* _PROBLEM TO WORK ON_: Show each line in the records below that contains the string "Zwroty", treating uppercase and lowercase letters as different.

* _EXERCISE INPUT_:
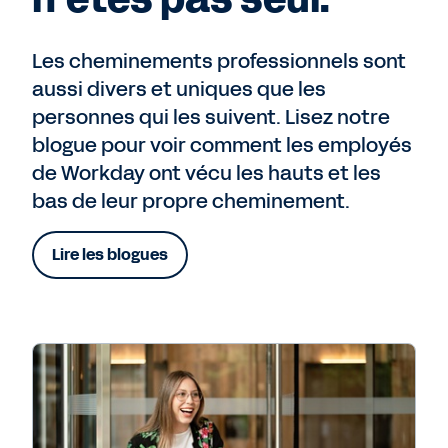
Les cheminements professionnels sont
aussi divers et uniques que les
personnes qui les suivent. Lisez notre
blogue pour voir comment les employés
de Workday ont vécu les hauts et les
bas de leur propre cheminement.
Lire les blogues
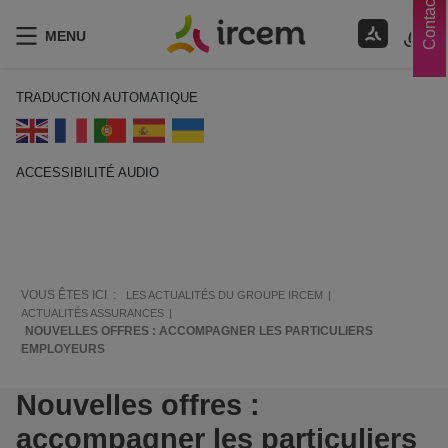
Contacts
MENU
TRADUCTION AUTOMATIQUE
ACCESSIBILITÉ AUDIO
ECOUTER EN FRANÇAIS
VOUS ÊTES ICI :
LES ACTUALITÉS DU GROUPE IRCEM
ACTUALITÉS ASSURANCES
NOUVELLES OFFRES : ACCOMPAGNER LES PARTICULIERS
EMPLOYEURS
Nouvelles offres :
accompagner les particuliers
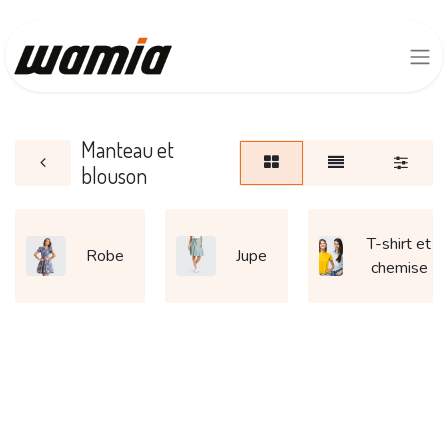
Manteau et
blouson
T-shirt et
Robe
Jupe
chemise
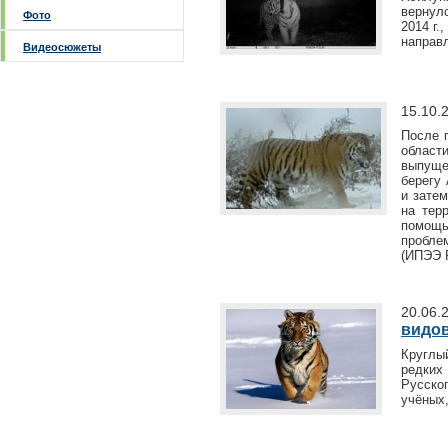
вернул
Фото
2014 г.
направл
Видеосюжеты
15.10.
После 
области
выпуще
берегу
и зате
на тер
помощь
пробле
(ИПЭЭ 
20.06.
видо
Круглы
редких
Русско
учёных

...

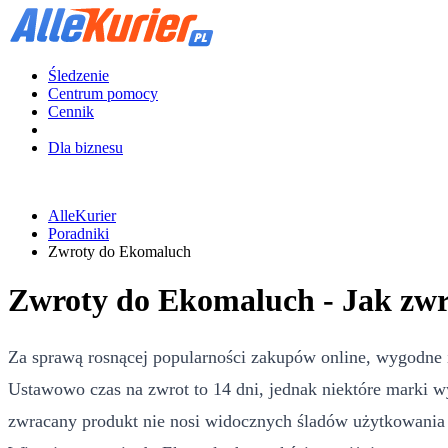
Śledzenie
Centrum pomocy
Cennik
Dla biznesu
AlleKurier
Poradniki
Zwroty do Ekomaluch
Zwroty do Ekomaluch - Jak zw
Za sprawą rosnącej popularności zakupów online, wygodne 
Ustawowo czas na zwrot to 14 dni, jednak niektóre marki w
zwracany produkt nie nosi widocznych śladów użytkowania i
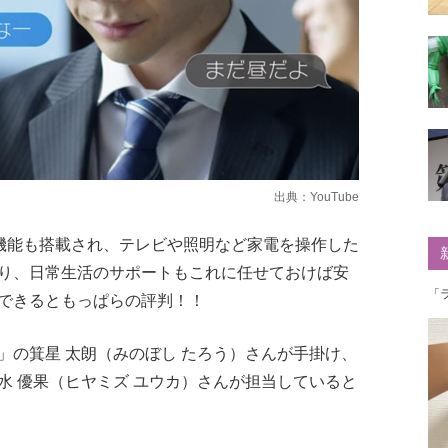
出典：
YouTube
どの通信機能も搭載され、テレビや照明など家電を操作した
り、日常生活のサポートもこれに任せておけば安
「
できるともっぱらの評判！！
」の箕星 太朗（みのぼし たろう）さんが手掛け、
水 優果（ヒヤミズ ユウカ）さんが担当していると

* _RESPONSE_:
Zwroty do Ekomaluch
Zwroty do Ekomaluch - Jak zw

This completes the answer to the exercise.